At that time in Carthage, a mature church leader named Cyprian, sought to shepherd the harried believers. According to modern expectations, we would expect him to have guided the flock into whatever decisions the members needed to make to stay safe. Instead, he wrote,
“What sublimity, to stand erect amid the desolation of the human race, and not to lie prostrate with those who have no hope in God, but rather to rejoice and to embrace the benefit of the occasion that in thus bravely showing forth our faith, and by suffering endured, going forth to Christ by the narrow way that Christ trod, we may receive the reward of his life and faith according to his own judgment.”
Cyprian wasn’t trying to make detailed decisions for the lives of others, but you can see the sentiments in his message about coming forward, and not shrinking back. He understood the Christian not as one holding onto a fair weathered faith, but who turned every upset into an opportunity to “embrace the benefit of the occasion,” and show forth Christ. Nor was this mere wordsmithing on Cyprian’s part. He himself was beheaded in 258 A.D. for not worshipping the gods.
Our generation is up to bat, beginning the very day we were saved, or you can say from the day we all covenanted together to be a church, and bear the corporate testimony of Jesus.
It’s our turn.
The Hebrew believers and their hardships are now sealed in history. So are the times of Cyprian. Whatever decisions were made then are now awaiting the great day when the Coming One will come, and call all these things into account. Our time, though, is not finished. We’re still writing our piece of history. Hopefully, 2021 will be a chapter full of bold steps forward, not of shrinking back.

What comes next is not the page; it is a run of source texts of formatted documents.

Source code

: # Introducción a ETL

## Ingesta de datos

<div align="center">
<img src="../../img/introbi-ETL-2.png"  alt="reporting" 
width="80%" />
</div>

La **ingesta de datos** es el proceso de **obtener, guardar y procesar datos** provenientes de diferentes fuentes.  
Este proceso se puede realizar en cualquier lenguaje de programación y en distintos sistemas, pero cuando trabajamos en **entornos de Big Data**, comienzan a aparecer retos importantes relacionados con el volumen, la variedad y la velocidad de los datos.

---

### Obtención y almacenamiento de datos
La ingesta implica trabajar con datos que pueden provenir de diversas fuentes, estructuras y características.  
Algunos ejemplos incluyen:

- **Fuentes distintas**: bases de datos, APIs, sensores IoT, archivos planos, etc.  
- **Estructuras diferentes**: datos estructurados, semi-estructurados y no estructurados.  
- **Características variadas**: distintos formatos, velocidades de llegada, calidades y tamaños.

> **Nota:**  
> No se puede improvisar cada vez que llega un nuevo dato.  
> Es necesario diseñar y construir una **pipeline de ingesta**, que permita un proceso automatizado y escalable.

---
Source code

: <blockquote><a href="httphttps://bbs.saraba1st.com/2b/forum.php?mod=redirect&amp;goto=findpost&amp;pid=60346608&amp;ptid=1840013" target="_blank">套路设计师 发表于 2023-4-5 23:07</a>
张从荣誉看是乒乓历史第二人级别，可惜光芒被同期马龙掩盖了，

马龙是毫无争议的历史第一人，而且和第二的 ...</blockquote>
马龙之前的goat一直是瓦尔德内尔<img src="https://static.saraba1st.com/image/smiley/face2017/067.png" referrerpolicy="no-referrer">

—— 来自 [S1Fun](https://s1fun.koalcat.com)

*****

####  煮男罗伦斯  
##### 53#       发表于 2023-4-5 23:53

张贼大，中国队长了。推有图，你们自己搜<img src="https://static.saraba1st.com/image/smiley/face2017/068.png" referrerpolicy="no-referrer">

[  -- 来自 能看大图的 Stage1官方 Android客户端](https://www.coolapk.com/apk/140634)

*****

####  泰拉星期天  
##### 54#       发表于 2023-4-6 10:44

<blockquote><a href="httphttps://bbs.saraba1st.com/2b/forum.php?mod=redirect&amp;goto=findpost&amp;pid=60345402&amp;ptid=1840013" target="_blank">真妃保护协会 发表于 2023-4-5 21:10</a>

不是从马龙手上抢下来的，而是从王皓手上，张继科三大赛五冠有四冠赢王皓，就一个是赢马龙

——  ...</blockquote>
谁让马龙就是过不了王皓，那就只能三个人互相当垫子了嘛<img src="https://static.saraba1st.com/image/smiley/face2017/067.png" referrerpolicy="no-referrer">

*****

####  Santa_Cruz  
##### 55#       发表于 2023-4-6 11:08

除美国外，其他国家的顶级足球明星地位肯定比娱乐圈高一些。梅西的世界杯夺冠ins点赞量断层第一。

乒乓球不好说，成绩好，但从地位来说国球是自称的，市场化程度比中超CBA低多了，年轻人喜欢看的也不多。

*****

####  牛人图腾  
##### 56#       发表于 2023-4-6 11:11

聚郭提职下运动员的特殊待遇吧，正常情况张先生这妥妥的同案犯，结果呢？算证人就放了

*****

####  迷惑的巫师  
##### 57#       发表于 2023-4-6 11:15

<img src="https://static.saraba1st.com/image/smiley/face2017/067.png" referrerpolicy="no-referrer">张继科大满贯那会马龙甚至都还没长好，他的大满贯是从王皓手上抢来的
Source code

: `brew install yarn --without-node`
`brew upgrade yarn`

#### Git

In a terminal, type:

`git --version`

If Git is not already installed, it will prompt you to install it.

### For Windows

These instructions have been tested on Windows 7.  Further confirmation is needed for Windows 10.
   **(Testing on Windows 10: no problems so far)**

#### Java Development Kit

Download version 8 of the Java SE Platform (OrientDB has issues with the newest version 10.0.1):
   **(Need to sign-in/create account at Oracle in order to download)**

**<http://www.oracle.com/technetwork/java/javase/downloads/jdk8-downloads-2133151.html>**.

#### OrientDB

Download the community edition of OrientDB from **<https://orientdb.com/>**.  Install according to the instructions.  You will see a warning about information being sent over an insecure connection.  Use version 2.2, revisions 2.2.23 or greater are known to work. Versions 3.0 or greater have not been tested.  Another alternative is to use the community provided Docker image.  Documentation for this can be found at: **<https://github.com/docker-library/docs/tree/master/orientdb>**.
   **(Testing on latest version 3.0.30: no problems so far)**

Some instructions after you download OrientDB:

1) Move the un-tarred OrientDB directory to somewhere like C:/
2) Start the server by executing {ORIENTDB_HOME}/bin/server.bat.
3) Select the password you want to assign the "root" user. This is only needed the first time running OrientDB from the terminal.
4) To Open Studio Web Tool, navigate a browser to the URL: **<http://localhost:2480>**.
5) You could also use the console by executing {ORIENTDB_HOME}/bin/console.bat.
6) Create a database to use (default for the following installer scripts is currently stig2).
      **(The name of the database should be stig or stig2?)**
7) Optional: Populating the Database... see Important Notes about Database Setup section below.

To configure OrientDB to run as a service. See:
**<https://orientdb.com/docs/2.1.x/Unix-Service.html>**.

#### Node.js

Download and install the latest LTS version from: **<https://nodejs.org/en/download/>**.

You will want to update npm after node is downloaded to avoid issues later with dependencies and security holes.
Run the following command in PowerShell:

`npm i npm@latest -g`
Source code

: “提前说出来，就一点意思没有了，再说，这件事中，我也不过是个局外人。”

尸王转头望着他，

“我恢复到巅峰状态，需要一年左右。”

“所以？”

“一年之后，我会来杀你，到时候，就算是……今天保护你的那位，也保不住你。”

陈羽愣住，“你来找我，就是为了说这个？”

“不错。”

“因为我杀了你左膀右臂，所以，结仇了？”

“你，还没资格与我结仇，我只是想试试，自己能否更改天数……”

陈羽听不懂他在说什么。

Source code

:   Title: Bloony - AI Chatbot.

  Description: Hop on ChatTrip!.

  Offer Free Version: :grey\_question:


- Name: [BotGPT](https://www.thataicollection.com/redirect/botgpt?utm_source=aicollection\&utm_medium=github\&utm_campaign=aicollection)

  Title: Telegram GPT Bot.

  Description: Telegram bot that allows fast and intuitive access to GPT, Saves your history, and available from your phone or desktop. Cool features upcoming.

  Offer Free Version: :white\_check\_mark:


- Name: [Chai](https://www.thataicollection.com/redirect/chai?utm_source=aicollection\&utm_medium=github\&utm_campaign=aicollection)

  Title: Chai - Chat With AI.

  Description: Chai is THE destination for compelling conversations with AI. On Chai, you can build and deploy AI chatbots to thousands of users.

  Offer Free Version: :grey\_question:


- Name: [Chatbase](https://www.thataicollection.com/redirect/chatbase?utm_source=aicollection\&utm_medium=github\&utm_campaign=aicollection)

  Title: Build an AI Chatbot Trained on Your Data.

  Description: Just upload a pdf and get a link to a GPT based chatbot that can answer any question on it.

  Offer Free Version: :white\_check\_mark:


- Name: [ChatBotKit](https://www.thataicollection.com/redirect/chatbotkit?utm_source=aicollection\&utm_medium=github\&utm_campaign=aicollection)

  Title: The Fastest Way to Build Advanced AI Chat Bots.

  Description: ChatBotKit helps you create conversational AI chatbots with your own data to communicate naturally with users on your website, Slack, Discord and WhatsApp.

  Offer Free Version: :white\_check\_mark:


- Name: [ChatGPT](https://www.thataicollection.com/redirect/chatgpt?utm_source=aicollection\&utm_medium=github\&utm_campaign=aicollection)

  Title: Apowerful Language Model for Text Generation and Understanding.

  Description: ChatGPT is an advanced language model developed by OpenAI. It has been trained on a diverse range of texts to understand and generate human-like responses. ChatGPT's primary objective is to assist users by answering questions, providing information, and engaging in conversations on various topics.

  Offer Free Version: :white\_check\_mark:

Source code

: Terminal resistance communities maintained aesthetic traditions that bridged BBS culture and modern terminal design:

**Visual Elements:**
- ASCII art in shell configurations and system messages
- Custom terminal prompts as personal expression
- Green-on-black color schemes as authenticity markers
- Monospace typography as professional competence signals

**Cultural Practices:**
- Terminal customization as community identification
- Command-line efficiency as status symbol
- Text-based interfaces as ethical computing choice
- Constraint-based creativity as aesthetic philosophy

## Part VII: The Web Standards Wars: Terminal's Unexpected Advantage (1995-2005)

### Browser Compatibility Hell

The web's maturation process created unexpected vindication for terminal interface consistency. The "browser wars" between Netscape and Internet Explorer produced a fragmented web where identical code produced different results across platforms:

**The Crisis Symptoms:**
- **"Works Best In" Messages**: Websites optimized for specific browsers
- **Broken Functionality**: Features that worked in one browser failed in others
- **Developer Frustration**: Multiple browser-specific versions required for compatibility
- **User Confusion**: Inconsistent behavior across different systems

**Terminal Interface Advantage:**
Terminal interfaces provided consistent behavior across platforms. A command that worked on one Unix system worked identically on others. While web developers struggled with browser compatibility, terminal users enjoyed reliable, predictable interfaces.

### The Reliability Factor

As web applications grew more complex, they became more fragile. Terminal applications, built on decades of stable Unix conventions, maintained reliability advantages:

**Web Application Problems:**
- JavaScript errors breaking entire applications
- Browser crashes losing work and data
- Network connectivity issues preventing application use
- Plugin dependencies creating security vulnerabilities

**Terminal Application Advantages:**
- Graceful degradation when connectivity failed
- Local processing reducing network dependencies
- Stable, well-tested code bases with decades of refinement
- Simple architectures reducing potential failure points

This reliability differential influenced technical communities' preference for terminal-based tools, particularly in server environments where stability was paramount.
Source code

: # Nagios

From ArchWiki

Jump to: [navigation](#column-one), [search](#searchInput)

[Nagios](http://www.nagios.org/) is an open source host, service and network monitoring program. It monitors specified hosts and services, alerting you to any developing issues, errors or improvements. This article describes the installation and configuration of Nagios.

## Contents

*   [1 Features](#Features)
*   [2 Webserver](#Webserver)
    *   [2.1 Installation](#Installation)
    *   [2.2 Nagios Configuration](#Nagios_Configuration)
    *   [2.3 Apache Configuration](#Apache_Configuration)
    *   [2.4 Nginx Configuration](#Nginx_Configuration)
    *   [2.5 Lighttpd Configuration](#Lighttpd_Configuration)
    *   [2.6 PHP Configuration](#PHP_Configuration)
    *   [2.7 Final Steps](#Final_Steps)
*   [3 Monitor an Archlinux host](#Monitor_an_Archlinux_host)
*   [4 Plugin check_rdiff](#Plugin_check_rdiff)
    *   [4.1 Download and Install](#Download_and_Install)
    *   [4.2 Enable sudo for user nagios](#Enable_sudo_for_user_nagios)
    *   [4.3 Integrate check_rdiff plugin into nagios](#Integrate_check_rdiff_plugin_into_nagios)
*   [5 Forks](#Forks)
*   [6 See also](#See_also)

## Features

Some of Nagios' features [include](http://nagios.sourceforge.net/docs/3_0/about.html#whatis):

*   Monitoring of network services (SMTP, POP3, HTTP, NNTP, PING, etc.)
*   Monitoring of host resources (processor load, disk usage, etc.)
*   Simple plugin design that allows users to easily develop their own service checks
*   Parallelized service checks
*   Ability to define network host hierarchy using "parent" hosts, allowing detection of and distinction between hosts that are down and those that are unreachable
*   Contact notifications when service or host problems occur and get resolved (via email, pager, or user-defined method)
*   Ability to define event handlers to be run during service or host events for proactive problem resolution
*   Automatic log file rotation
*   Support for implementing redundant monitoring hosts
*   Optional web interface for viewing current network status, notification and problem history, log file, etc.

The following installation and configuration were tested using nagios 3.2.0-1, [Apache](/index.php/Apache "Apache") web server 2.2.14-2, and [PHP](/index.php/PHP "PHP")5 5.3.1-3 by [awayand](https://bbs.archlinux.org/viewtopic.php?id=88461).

The details will vary, of course, from person to person, and from church to church. After doing a lot of Sundays online, and occasionally renting facilities, our congregation hopes to lease a meeting place this new year. Coming forward for us will mean a fresh commitment to reassemble in person. It will also mean engaging with and bringing friends. In 2020, We were basically taught to fear our neighbors. Yet a lot of people out there are looking not only for God on an individual level, but for the physically gathered church as well. We will need to prepare ourselves, because such seekers will require discipleship, and a commitment from us to help them grow—root, shoot, and fruit.
We certainly don’t know how every detail will work out, or what will be the setbacks, or challenges, but this we believe: 2021 must be a year of gaining, not escaping, and for sure, not losing.